Anabele queria tanto falar sobre todas as coisas que passavam pela sua cabeça, e pensava que num ímpeto, mesmo sem querer, as palavras iriam sair pela boca e escancarar o vazio que ela andava sentindo. Iria falar sobre como se sentia perdida, distraída, sozinha e até chateada com Deus – Nossa, como ela estava chateada! O que a fazia sentir-se pior, pois não sabia se podia sentir-se assim com Deus, o Todo-Poderoso.


Como já disse, nesses tempos, eu nutria uma certa compaixão pelo estado da garota. Era de cortar o coração, inclusive daqueles que fingem não possuir um.
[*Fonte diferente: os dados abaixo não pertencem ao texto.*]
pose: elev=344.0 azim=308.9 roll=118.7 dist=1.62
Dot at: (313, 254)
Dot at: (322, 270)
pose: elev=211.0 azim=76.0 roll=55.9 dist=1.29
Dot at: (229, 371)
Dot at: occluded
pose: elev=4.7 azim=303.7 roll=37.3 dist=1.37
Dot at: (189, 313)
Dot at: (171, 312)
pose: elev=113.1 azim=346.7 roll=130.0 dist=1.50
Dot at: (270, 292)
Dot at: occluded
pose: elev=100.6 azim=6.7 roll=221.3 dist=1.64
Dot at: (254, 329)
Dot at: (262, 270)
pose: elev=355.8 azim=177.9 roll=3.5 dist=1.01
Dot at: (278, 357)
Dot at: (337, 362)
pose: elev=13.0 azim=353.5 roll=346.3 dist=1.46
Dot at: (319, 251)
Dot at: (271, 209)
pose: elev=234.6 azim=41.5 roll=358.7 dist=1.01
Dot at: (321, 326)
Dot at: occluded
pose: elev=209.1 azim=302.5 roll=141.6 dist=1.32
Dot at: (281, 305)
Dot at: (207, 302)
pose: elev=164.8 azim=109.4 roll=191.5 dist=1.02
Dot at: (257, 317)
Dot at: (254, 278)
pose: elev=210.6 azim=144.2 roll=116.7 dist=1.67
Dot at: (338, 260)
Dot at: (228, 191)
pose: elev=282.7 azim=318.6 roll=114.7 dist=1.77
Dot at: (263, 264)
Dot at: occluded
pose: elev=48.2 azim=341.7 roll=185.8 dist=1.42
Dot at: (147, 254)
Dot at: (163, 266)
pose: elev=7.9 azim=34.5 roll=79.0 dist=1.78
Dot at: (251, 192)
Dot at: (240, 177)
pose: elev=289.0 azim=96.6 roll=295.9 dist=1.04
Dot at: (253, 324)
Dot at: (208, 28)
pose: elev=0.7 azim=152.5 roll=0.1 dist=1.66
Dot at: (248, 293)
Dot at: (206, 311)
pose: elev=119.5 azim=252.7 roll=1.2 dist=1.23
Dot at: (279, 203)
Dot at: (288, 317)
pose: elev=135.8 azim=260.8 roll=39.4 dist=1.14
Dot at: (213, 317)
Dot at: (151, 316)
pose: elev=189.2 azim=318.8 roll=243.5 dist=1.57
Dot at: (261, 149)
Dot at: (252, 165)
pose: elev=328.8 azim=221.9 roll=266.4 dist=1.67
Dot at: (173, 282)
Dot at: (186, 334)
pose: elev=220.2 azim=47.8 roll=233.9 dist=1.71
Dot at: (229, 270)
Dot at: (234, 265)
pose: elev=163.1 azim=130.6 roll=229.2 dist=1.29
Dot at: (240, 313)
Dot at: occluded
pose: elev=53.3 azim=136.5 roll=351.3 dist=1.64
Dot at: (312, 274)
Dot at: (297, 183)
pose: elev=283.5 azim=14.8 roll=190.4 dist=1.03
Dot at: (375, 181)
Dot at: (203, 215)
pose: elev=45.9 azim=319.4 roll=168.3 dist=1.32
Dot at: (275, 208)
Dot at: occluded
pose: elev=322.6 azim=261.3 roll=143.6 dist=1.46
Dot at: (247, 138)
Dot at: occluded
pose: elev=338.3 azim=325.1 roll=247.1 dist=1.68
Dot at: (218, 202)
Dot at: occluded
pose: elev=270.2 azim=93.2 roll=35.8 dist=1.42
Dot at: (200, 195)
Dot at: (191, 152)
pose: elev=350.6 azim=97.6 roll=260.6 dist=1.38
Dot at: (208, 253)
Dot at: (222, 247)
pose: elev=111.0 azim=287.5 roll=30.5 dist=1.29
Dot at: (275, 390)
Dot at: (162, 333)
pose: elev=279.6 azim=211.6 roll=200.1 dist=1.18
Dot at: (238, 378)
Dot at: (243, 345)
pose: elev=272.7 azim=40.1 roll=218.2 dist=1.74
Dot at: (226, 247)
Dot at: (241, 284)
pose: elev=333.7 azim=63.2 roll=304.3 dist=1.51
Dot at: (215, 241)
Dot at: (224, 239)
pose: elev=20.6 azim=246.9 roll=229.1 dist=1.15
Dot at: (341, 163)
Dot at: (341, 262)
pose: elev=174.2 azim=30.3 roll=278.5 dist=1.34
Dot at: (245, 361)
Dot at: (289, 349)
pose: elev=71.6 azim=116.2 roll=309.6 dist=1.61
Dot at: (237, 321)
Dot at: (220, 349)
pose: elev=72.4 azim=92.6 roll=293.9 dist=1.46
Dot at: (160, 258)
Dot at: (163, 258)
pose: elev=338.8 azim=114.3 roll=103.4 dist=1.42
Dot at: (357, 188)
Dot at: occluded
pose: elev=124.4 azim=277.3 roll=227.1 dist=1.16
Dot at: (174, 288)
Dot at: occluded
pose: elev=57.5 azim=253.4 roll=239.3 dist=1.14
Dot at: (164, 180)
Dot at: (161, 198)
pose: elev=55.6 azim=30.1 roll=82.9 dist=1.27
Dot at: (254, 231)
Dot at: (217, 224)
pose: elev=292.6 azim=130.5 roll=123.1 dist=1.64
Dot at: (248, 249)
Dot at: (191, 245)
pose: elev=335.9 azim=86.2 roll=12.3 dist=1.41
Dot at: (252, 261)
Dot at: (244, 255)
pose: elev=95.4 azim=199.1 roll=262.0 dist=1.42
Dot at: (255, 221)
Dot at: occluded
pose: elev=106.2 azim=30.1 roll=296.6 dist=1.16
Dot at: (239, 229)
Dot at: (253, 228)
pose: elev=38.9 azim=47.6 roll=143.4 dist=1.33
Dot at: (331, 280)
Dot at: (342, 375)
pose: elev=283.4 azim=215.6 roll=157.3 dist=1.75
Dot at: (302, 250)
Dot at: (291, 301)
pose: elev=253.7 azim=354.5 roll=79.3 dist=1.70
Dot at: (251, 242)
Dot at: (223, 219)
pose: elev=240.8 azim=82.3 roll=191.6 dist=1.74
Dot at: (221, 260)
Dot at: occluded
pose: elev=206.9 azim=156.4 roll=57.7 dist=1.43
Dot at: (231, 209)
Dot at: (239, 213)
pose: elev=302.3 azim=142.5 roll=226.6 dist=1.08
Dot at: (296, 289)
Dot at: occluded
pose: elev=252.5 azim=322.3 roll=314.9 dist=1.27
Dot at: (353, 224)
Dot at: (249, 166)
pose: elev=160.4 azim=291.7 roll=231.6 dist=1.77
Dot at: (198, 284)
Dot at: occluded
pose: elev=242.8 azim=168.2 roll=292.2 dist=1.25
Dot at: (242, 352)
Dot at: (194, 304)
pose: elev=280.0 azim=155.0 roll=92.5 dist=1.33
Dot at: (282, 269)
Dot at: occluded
E eu suspeito que, nesses casos, as coisas ficavam ainda mais difíceis de suportar. Eu era um desses, e vê-la naquele estado e em estado piores, me quebrou as pernas, se é que você me entende. Me deixava sem ação e, mais uma vez, cara-a-cara, face-to-face (como dizem os que se acham cool), com a minha própria fragilidade. E ninguém gosta de ser obrigado a se olhar no espelho. É como ficar nu numa festa de gala, a diferença é que, quando consciente, a vergonha de si mesmo é muito mais profunda. Eu a via lutar contra si mesma, como se houvessem duas forças nela: uma que insistia em dizer que aquilo não passava de bobagem e que sozinha conseguiria encontrar um jeito para sentir-se melhor, e outra que dizia que sozinha ela não era nada. Com o passar do tempo, fui levado a acreditar na segunda. Não somos ninguém sozinhos e, hoje, mesmo não sendo ainda muito religioso, acredito que a criação de Eva é um exemplo explícito de que precisamos de alguém  em quem nos apoiar, um alguém para conversar, um alguém para contar. Precisamos de um alguém para viver.